Per lungo tempo il sipario è stato uno dei simboli del teatro di tradizione, marcando fisicamente la separazione fra palco e platea. Ma ogni confine è sempre una soglia da attraversare: allora, il sipario rappresentava anche la promessa di poter entrare in contatto con il mondo altro, più o meno fictional, che si materializza ogni sera in scena, con la vita talvolta segreta di attori e attrici.
E se negli anni gli artisti più radicali ci hanno abituati a rinunciare a quel limite – spesso di velluto rosso –, l'appello al ROT che dà il titolo alla Biennale Teatro 2022 forse ci invita, fra le altre cose, a tornare a immaginare un contatto possibile fra realtà differenti. E, allora, che si alzi il sipario: fra poco sul Festival e, intanto, sul nostro laboratorio di critica!

__Obiettivo A__.
Rispondi a queste domande sul testo dedicato al sipario, ciascuna su una riga:
(i) Che cosa marcava fisicamente il sipario nel teatro di tradizione?
(ii) Di quale materiale è spesso fatto quel limite, secondo il testo?
(iii) Quale appello dà il titolo alla Biennale Teatro 2022?
__Obiettivo B__. Riprendi il testo sul sipario teatrale a partire dall'ultima frase e proseguilo con alcune frasi.

__Elenco dei record__.
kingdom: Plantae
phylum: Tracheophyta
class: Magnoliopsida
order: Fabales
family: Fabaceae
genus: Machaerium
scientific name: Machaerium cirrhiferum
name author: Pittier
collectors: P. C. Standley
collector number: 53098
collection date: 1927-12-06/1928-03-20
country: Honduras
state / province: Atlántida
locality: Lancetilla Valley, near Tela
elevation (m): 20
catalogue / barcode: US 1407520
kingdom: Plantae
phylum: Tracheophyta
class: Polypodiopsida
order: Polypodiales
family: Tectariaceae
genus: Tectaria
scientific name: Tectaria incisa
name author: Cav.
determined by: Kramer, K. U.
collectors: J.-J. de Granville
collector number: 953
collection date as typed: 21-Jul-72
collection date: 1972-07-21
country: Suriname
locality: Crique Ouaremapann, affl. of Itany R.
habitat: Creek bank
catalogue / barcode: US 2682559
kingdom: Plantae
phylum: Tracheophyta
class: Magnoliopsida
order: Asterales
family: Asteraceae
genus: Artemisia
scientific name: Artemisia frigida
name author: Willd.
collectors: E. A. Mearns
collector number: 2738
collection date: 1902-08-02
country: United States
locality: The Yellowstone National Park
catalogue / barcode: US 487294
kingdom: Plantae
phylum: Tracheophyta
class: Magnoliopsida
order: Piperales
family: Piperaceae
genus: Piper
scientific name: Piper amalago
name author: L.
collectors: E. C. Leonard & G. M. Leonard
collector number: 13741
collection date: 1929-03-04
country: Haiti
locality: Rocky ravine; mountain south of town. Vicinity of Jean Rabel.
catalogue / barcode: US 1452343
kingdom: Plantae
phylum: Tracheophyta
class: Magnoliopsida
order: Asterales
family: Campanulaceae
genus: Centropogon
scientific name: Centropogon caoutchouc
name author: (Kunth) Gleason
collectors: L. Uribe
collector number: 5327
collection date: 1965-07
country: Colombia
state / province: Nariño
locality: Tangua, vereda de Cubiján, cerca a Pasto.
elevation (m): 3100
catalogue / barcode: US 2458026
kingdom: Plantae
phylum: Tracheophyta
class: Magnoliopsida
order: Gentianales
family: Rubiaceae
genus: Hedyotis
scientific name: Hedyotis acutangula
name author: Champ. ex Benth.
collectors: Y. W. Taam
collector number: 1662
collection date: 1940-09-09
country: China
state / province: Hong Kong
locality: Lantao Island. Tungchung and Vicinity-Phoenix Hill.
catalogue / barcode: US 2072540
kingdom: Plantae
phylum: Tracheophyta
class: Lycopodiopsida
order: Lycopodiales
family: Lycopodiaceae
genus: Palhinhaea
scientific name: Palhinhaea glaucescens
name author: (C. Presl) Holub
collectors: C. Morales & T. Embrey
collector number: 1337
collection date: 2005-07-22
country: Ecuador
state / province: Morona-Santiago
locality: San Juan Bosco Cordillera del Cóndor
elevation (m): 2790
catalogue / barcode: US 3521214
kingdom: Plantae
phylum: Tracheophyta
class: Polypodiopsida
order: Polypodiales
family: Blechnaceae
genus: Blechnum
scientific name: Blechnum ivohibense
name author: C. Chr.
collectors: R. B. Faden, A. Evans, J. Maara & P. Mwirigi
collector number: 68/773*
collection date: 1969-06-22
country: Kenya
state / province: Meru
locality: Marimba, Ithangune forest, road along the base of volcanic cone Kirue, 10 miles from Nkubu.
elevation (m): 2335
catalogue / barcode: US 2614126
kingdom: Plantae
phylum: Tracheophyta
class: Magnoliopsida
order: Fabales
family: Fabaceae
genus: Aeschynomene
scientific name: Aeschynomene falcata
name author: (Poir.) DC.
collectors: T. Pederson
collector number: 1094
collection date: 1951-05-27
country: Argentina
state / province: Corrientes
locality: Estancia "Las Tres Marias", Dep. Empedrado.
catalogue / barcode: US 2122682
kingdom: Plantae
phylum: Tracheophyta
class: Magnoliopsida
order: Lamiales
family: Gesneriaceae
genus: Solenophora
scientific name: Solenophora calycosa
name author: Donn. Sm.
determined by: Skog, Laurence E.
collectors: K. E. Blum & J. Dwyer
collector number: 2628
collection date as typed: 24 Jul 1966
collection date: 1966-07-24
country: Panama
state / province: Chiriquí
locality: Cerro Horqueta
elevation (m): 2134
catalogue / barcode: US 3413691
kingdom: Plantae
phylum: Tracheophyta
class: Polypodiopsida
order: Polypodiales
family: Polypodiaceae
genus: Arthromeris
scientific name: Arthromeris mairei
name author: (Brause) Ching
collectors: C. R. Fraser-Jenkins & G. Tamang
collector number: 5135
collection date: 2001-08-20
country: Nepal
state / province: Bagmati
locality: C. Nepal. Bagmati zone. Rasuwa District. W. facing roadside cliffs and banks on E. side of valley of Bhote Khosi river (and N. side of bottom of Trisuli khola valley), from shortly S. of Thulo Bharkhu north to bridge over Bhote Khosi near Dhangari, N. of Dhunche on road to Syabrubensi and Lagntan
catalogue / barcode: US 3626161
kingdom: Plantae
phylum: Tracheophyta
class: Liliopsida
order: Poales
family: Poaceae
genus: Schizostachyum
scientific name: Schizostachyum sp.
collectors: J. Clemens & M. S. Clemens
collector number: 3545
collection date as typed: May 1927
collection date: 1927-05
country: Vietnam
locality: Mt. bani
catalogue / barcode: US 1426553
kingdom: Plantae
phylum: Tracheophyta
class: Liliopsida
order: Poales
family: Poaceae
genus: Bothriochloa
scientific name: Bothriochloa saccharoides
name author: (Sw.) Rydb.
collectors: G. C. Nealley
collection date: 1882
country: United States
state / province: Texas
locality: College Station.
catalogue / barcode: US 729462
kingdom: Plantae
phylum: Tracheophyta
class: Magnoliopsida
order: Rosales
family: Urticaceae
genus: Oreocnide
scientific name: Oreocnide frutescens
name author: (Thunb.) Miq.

__Risposta A__.
(i) La separazione fra palco e platea.
(ii) Di velluto rosso.
(iii) L'appello al ROT.

__Risposta B__.
Roberta Ferraresi
Come si può declinare il valore pedagogico del teatro? Viene da chiedersi quali e quante siano le modalità formative e a chi si rivolgono. Da molti anni La Biennale affianca alle proprie edizioni alcuni workshop, percorsi di perfezionamento, laboratori dallo scopo didattico, spazi capaci di creare comunità. La Biennale College Teatro chiama a sé giovani artiste, critici, autrici, cantanti lirici e non, attrici, drammaturghi, registe, performer e creatori video. Il rimando immediato al collegio anglosassone e a quell’esperienza di residenza e collettività può anche diventare un riferimento a un collage tra discipline e mondi, che a Venezia e nei suoi teatri trovano un punto di incontro. La città lagunare diventa casa, edificio e habitat per questo gruppo di colleghi, e testimonianza di qualcosa che sarà.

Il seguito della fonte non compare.